Move the disk 1 from S to D
Move the disk 2 from S to A
Move the disk 1 from D to A
Move the disk 3 from S to D
Move the disk 1 from A to S
Move the disk 2 from A to D
Move the disk 1 from S to D

TOH的时间复杂度可以通过制定移动次数来计算。
我们需要将前N-1个磁盘从“源”移到“辅助”,再从“辅助”移到“目标”,即前N-1个磁盘需要移动两次。最后一个磁盘从“源”移动到“目标”。从数学上讲,它可以递归定义。
M N = 2M N-1 + 1。
我们可以很容易地解决上述递归关系(2 N -1),它是指数关系。
使用相互函数调用进行递归:(间接方式)
间接调用。虽然至少之实践,一个函数[FUNA()]可以调用另一个函数[funB()],它依次调用[FUNA()]前一函数。在这种情况下,两个功能都应具有基本情况。
防御性编程:
我们可以将防御性编码技术与递归相结合,以实现优美的应用程序功能。通常,在安全关键型应用程序(例如飞行控制,健康监控等)中不允许进行递归编程。
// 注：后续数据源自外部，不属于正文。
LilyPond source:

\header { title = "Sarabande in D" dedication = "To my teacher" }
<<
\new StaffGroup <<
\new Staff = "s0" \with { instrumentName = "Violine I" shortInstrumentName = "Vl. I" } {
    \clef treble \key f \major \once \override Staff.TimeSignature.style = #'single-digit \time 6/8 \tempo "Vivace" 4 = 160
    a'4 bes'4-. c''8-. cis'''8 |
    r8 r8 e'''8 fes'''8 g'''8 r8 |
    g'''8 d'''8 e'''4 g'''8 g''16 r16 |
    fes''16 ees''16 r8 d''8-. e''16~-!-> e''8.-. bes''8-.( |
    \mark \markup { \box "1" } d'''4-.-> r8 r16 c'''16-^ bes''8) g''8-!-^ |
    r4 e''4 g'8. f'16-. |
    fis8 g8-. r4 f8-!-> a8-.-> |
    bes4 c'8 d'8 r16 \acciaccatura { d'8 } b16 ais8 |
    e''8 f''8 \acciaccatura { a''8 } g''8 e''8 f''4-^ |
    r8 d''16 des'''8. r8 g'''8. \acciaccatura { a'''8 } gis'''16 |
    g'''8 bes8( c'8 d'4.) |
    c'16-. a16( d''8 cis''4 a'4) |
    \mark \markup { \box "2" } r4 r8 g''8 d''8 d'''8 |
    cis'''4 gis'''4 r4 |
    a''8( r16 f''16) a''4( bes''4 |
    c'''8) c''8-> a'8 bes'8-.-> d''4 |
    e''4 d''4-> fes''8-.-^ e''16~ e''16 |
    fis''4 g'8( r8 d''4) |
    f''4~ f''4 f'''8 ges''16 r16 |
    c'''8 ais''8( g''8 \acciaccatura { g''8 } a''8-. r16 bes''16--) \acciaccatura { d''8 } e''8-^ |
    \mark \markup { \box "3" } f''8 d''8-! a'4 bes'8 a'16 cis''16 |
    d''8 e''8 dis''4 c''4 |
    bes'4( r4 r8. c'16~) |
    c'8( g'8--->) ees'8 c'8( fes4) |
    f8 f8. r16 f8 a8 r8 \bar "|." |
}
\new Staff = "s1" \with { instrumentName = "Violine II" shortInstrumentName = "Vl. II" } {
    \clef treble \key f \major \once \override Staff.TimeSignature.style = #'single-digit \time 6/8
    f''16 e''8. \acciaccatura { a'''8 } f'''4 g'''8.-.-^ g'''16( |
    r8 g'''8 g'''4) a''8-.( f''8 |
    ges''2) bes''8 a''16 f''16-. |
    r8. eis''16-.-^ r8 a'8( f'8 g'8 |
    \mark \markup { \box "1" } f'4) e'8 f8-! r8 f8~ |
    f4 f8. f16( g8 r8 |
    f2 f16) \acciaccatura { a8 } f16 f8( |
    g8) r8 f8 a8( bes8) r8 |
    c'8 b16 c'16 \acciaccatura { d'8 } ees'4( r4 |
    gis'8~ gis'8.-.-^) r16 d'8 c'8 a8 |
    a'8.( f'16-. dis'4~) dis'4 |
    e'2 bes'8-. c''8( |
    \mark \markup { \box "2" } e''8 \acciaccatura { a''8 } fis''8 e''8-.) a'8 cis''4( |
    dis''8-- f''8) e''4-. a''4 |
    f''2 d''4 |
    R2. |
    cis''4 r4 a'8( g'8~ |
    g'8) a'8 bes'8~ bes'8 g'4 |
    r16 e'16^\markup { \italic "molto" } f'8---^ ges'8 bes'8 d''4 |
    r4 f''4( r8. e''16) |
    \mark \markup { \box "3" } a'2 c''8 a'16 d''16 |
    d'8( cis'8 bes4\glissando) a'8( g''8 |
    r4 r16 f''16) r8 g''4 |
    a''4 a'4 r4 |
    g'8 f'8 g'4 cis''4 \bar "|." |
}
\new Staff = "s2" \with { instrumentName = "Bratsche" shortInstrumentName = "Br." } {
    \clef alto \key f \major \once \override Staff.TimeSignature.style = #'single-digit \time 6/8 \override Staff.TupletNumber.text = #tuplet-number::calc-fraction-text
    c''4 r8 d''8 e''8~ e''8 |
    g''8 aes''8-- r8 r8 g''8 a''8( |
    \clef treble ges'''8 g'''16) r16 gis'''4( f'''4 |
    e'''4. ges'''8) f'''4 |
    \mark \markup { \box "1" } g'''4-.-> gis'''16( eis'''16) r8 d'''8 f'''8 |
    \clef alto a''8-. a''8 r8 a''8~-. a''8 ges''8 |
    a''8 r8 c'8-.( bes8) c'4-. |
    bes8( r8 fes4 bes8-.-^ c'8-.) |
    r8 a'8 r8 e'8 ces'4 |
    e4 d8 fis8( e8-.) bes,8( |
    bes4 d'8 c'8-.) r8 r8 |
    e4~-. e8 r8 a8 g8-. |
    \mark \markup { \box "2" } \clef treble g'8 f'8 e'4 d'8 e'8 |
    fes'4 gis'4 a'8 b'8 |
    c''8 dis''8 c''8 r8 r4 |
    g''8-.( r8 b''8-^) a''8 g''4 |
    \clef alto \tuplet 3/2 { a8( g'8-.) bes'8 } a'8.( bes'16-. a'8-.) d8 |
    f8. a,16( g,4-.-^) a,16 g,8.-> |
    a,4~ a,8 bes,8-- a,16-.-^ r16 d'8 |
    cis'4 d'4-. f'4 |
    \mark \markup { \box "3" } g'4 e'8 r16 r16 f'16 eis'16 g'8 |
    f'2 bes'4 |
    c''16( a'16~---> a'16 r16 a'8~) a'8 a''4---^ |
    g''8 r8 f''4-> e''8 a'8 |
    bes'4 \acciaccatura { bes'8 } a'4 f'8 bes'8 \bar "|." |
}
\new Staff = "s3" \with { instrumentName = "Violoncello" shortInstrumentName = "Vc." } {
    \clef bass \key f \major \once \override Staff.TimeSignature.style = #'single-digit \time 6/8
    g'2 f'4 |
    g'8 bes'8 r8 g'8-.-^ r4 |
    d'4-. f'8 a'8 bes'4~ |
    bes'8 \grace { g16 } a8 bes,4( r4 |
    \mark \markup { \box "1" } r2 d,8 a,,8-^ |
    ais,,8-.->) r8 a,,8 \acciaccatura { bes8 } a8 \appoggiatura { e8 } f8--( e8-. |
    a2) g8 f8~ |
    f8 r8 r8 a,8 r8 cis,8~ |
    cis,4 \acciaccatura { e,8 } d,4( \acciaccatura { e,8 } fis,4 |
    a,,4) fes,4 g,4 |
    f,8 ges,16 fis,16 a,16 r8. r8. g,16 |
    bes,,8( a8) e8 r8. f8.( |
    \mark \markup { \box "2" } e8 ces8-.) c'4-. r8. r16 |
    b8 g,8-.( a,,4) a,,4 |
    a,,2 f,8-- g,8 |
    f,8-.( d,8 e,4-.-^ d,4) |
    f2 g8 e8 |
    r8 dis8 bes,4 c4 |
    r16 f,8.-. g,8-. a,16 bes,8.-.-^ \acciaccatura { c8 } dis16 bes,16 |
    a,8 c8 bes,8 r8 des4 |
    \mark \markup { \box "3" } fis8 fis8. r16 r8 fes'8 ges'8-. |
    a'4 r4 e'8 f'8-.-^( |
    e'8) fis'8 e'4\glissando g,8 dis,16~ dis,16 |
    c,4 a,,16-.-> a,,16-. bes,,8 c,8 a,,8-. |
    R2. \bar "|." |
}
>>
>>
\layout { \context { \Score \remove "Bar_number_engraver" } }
但是,可以使用静态计数技术来避免不受控制的调用(在安全关键型系统中不能使用,可以在软实时系统中使用) 。

C++

void recursive(int data)
{
   static callDepth;
   
   if(callDepth > MAX_DEPTH)
      return;
 
   // Increase call depth
   callDepth++;
 
   // do other processing
   recursive(data);
 
   // do other processing
   // Decrease call depth
   callDepth--;
}
 
// This code is contributed by rutvik_56

C

void recursive(int data)
{
   static callDepth;
   if(callDepth > MAX_DEPTH)
      return;
 
   // Increase call depth
   callDepth++;
 
   // do other processing
   recursive(data);
 
   // do other processing
   // Decrease call depth
   callDepth--;
}

Java

static void recursive(int data)
{
   static callDepth;
   if(callDepth > MAX_DEPTH)
      return;
    
   // Increase call depth
   callDepth++;
    
   // do other processing
   recursive(data);
    
   // do other processing
   // Decrease call depth
   callDepth--;
}
 
// This code is contributed by divyeh072019

Python3

def recursive(data):
 
   callDepth = 0
    
   if(callDepth > MAX_DEPTH):
      return;
  
   # Increase call depth
   callDepth+=1
  
   # do other processing
   recursive(data);
  
   # do other processing
   # Decrease call depth
   callDepth -= 1
 
  # This code is contributed by Pratham76

C#

static void recursive(int data)
{
   static callDepth;
   if(callDepth > MAX_DEPTH)
      return;
   
   // Increase call depth
   callDepth++;
   
   // do other processing
   recursive(data);
   
   // do other processing
   // Decrease call depth
   callDepth--;
}
 
// This code is contributed by divyeshrabadiya07

callDepth深度取决于函数堆栈帧大小和最大堆栈大小。
使用函数指针进行递归:(间接方式)
递归还可以使用函数指针来实现。一个示例是POSIX投诉系统中的信号处理程序。如果处理程序导致触发同一事件(由于调用该处理程序而导致该事件),则该函数将重新输入。